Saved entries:

<<<<

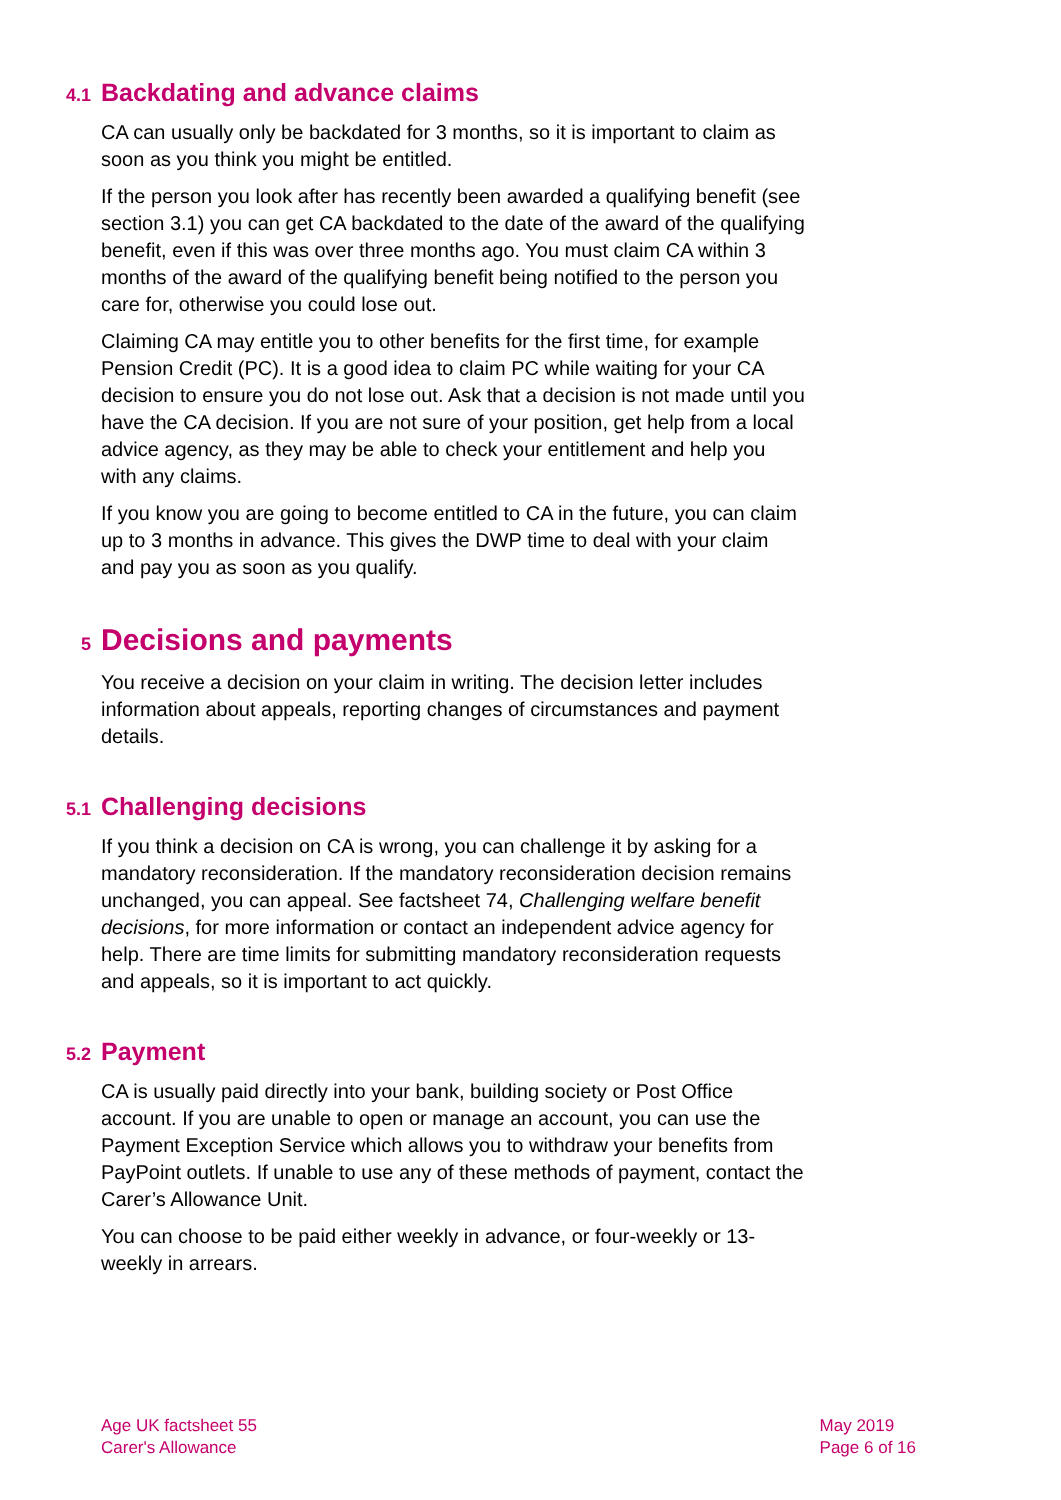4.1 Backdating and advance claims
CA can usually only be backdated for 3 months, so it is important to claim as soon as you think you might be entitled.
If the person you look after has recently been awarded a qualifying benefit (see section 3.1) you can get CA backdated to the date of the award of the qualifying benefit, even if this was over three months ago. You must claim CA within 3 months of the award of the qualifying benefit being notified to the person you care for, otherwise you could lose out.
Claiming CA may entitle you to other benefits for the first time, for example Pension Credit (PC). It is a good idea to claim PC while waiting for your CA decision to ensure you do not lose out. Ask that a decision is not made until you have the CA decision. If you are not sure of your position, get help from a local advice agency, as they may be able to check your entitlement and help you with any claims.
If you know you are going to become entitled to CA in the future, you can claim up to 3 months in advance. This gives the DWP time to deal with your claim and pay you as soon as you qualify.
5 Decisions and payments
You receive a decision on your claim in writing. The decision letter includes information about appeals, reporting changes of circumstances and payment details.
5.1 Challenging decisions
If you think a decision on CA is wrong, you can challenge it by asking for a mandatory reconsideration. If the mandatory reconsideration decision remains unchanged, you can appeal. See factsheet 74, Challenging welfare benefit decisions, for more information or contact an independent advice agency for help. There are time limits for submitting mandatory reconsideration requests and appeals, so it is important to act quickly.
5.2 Payment
CA is usually paid directly into your bank, building society or Post Office account. If you are unable to open or manage an account, you can use the Payment Exception Service which allows you to withdraw your benefits from PayPoint outlets. If unable to use any of these methods of payment, contact the Carer’s Allowance Unit.
You can choose to be paid either weekly in advance, or four-weekly or 13-weekly in arrears.
Age UK factsheet 55
Carer's Allowance
May 2019
Page 6 of 16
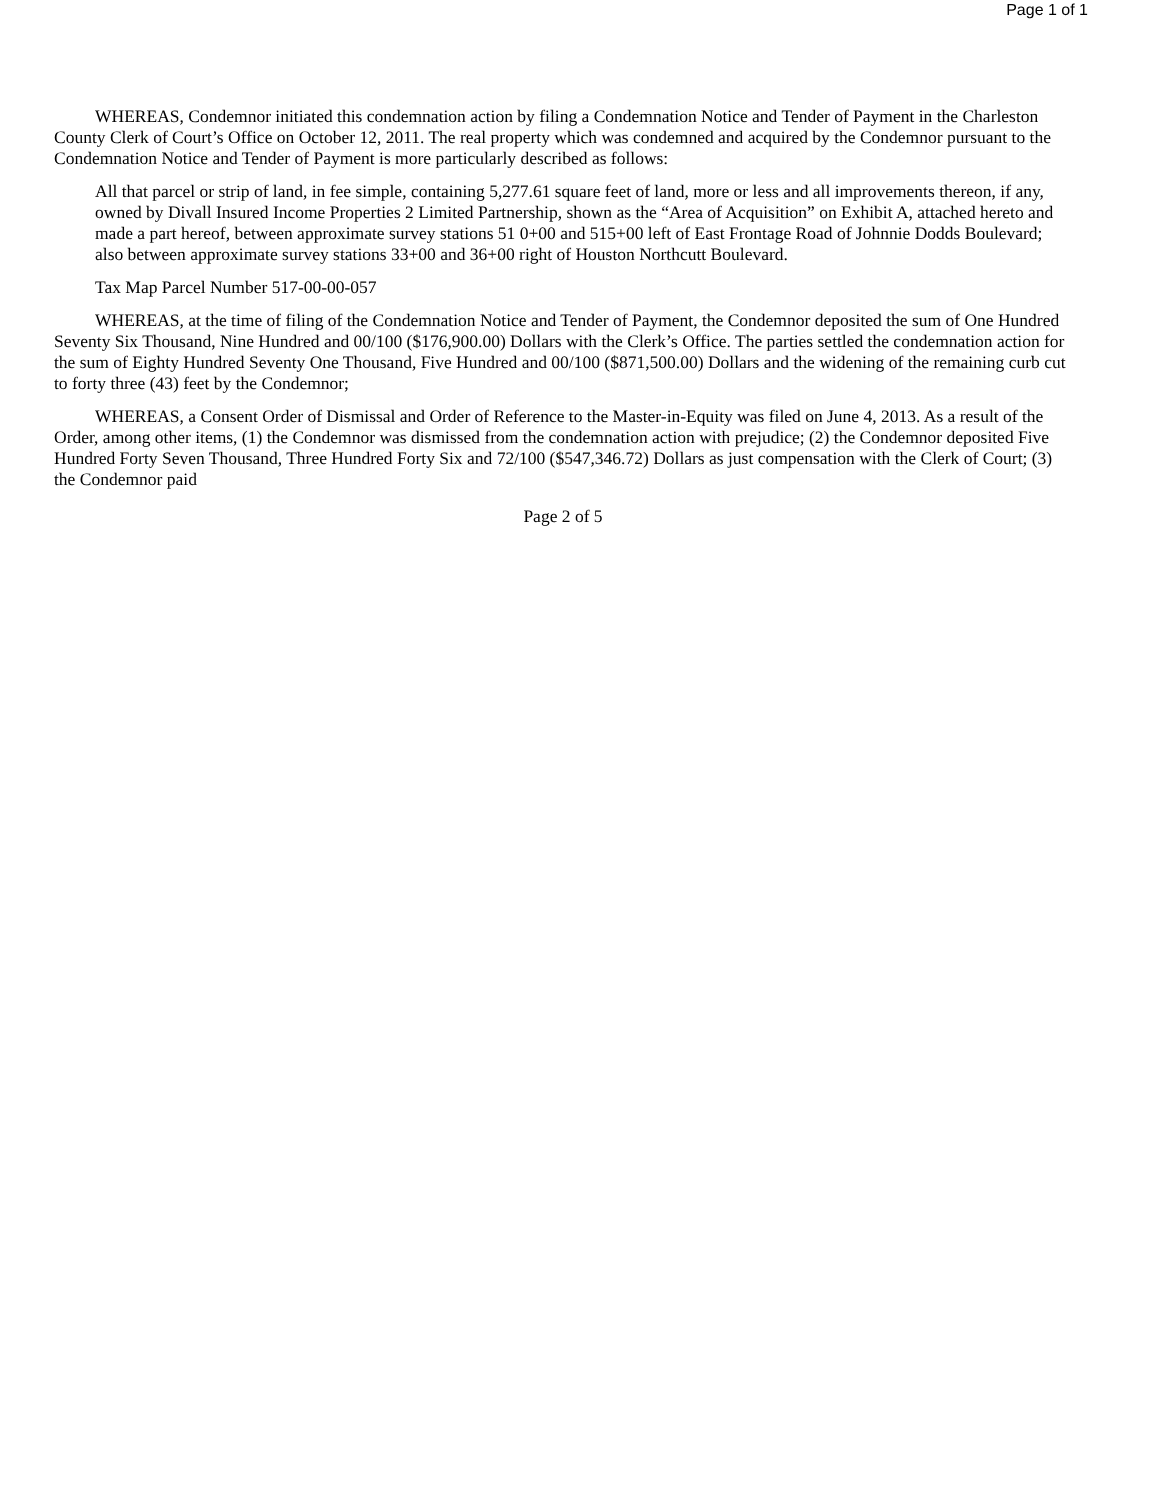Page 1 of 1
WHEREAS, Condemnor initiated this condemnation action by filing a Condemnation Notice and Tender of Payment in the Charleston County Clerk of Court’s Office on October 12, 2011. The real property which was condemned and acquired by the Condemnor pursuant to the Condemnation Notice and Tender of Payment is more particularly described as follows:
All that parcel or strip of land, in fee simple, containing 5,277.61 square feet of land, more or less and all improvements thereon, if any, owned by Divall Insured Income Properties 2 Limited Partnership, shown as the “Area of Acquisition” on Exhibit A, attached hereto and made a part hereof, between approximate survey stations 51 0+00 and 515+00 left of East Frontage Road of Johnnie Dodds Boulevard; also between approximate survey stations 33+00 and 36+00 right of Houston Northcutt Boulevard.
Tax Map Parcel Number 517-00-00-057
WHEREAS, at the time of filing of the Condemnation Notice and Tender of Payment, the Condemnor deposited the sum of One Hundred Seventy Six Thousand, Nine Hundred and 00/100 ($176,900.00) Dollars with the Clerk’s Office. The parties settled the condemnation action for the sum of Eighty Hundred Seventy One Thousand, Five Hundred and 00/100 ($871,500.00) Dollars and the widening of the remaining curb cut to forty three (43) feet by the Condemnor;
WHEREAS, a Consent Order of Dismissal and Order of Reference to the Master-in-Equity was filed on June 4, 2013. As a result of the Order, among other items, (1) the Condemnor was dismissed from the condemnation action with prejudice; (2) the Condemnor deposited Five Hundred Forty Seven Thousand, Three Hundred Forty Six and 72/100 ($547,346.72) Dollars as just compensation with the Clerk of Court; (3) the Condemnor paid
Page 2 of 5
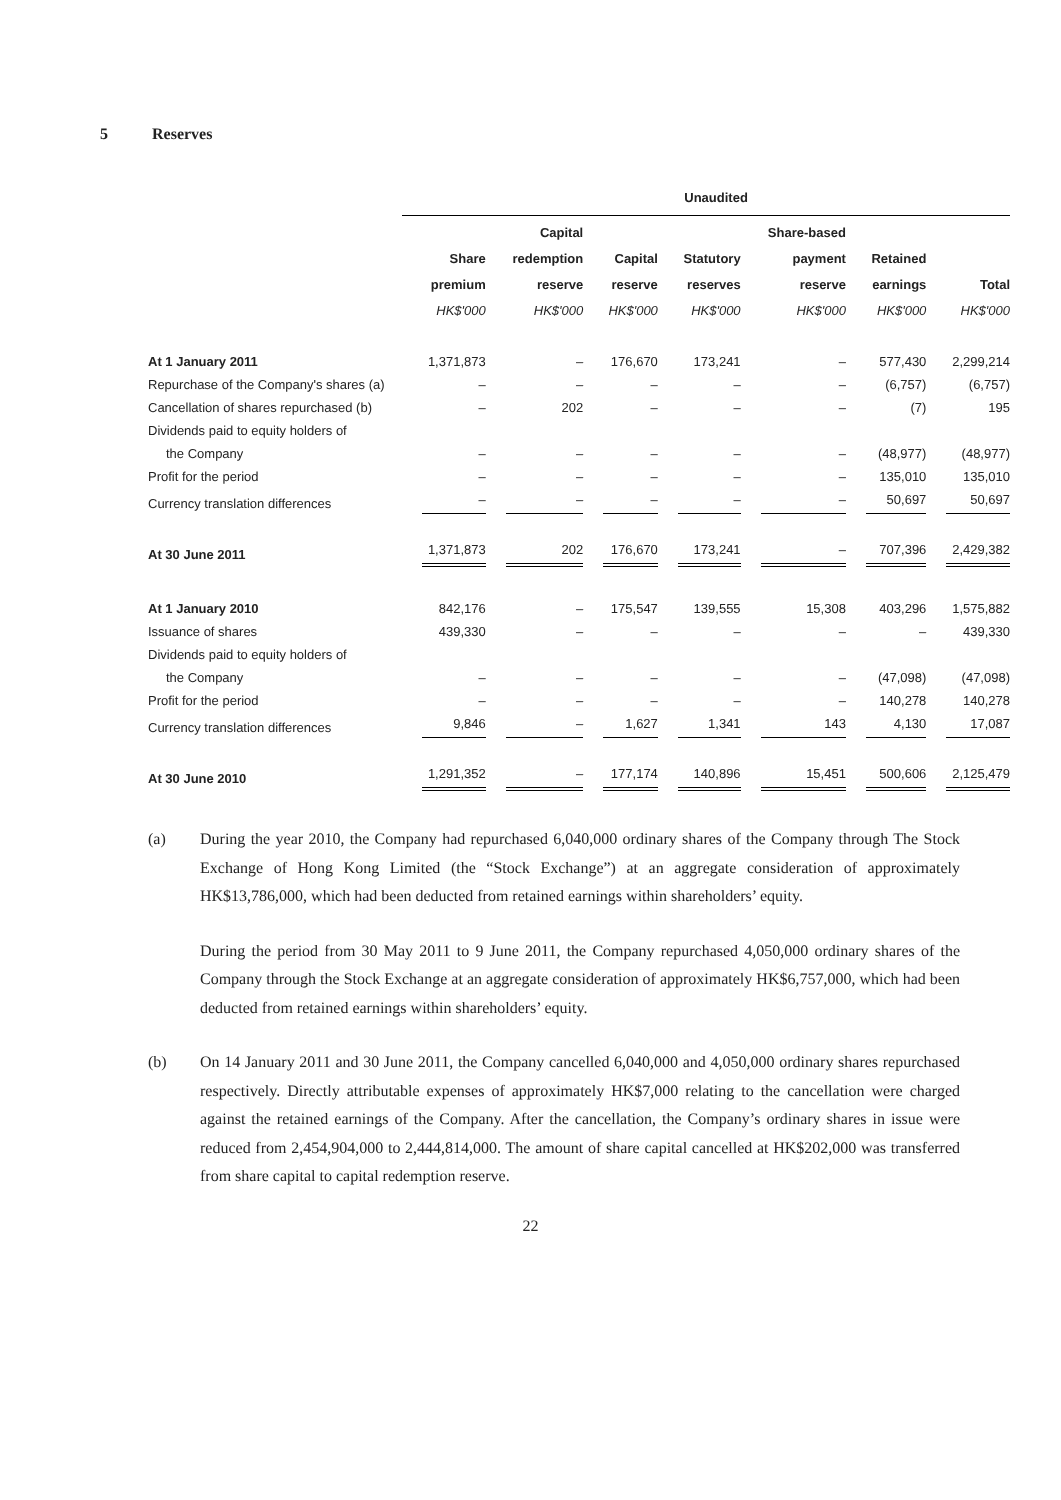5 Reserves
| | Unaudited | | | | | | |
| --- | --- | --- | --- | --- | --- | --- | --- |
| | Share premium HK$'000 | Capital redemption reserve HK$'000 | Capital reserve HK$'000 | Statutory reserves HK$'000 | Share-based payment reserve HK$'000 | Retained earnings HK$'000 | Total HK$'000 |
| At 1 January 2011 | 1,371,873 | – | 176,670 | 173,241 | – | 577,430 | 2,299,214 |
| Repurchase of the Company's shares (a) | – | – | – | – | – | (6,757) | (6,757) |
| Cancellation of shares repurchased (b) | – | 202 | – | – | – | (7) | 195 |
| Dividends paid to equity holders of | | | | | | | |
| the Company | – | – | – | – | – | (48,977) | (48,977) |
| Profit for the period | – | – | – | – | – | 135,010 | 135,010 |
| Currency translation differences | – | – | – | – | – | 50,697 | 50,697 |
| At 30 June 2011 | 1,371,873 | 202 | 176,670 | 173,241 | – | 707,396 | 2,429,382 |
| At 1 January 2010 | 842,176 | – | 175,547 | 139,555 | 15,308 | 403,296 | 1,575,882 |
| Issuance of shares | 439,330 | – | – | – | – | – | 439,330 |
| Dividends paid to equity holders of | | | | | | | |
| the Company | – | – | – | – | – | (47,098) | (47,098) |
| Profit for the period | – | – | – | – | – | 140,278 | 140,278 |
| Currency translation differences | 9,846 | – | 1,627 | 1,341 | 143 | 4,130 | 17,087 |
| At 30 June 2010 | 1,291,352 | – | 177,174 | 140,896 | 15,451 | 500,606 | 2,125,479 |
(a) During the year 2010, the Company had repurchased 6,040,000 ordinary shares of the Company through The Stock Exchange of Hong Kong Limited (the “Stock Exchange”) at an aggregate consideration of approximately HK$13,786,000, which had been deducted from retained earnings within shareholders’ equity.
During the period from 30 May 2011 to 9 June 2011, the Company repurchased 4,050,000 ordinary shares of the Company through the Stock Exchange at an aggregate consideration of approximately HK$6,757,000, which had been deducted from retained earnings within shareholders’ equity.
(b) On 14 January 2011 and 30 June 2011, the Company cancelled 6,040,000 and 4,050,000 ordinary shares repurchased respectively. Directly attributable expenses of approximately HK$7,000 relating to the cancellation were charged against the retained earnings of the Company. After the cancellation, the Company’s ordinary shares in issue were reduced from 2,454,904,000 to 2,444,814,000. The amount of share capital cancelled at HK$202,000 was transferred from share capital to capital redemption reserve.
22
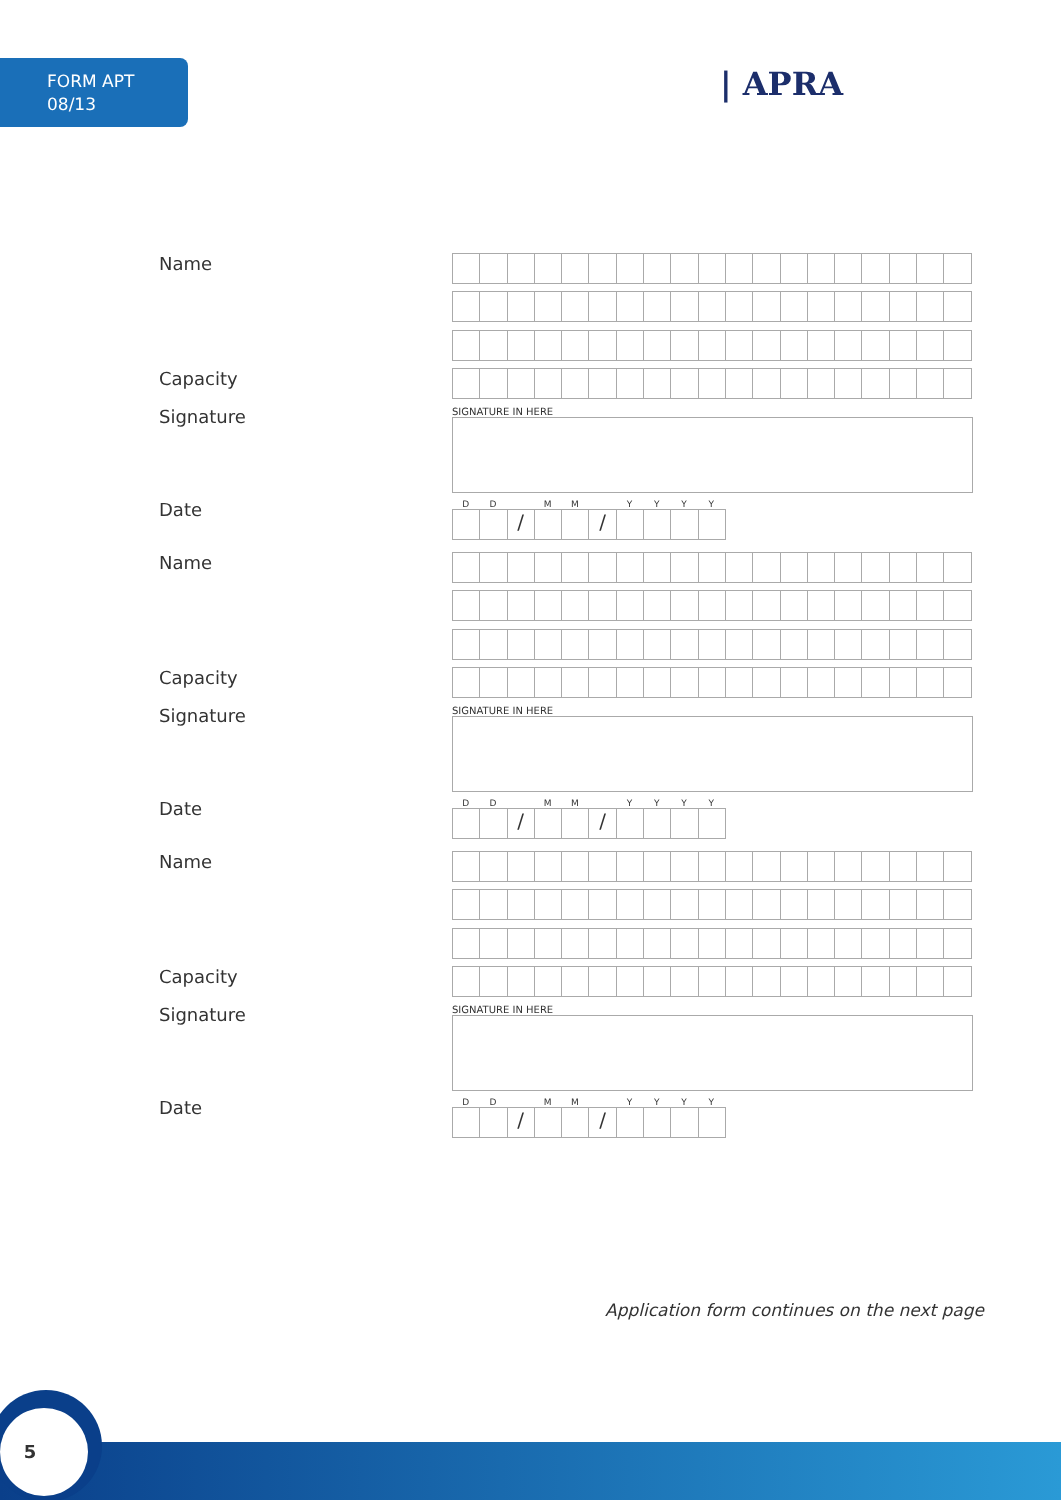FORM APT
08/13
| APRA
Name
Capacity
Signature
SIGNATURE IN HERE
Date
DD MM YYYY
/ /
Name
Capacity
Signature
SIGNATURE IN HERE
Date
DD MM YYYY
/ /
Name
Capacity
Signature
SIGNATURE IN HERE
Date
DD MM YYYY
/ /
Application form continues on the next page
5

>>>>

Work order: Count how many lines in the entries contain "paid", then state that number alone.

Answer section: 5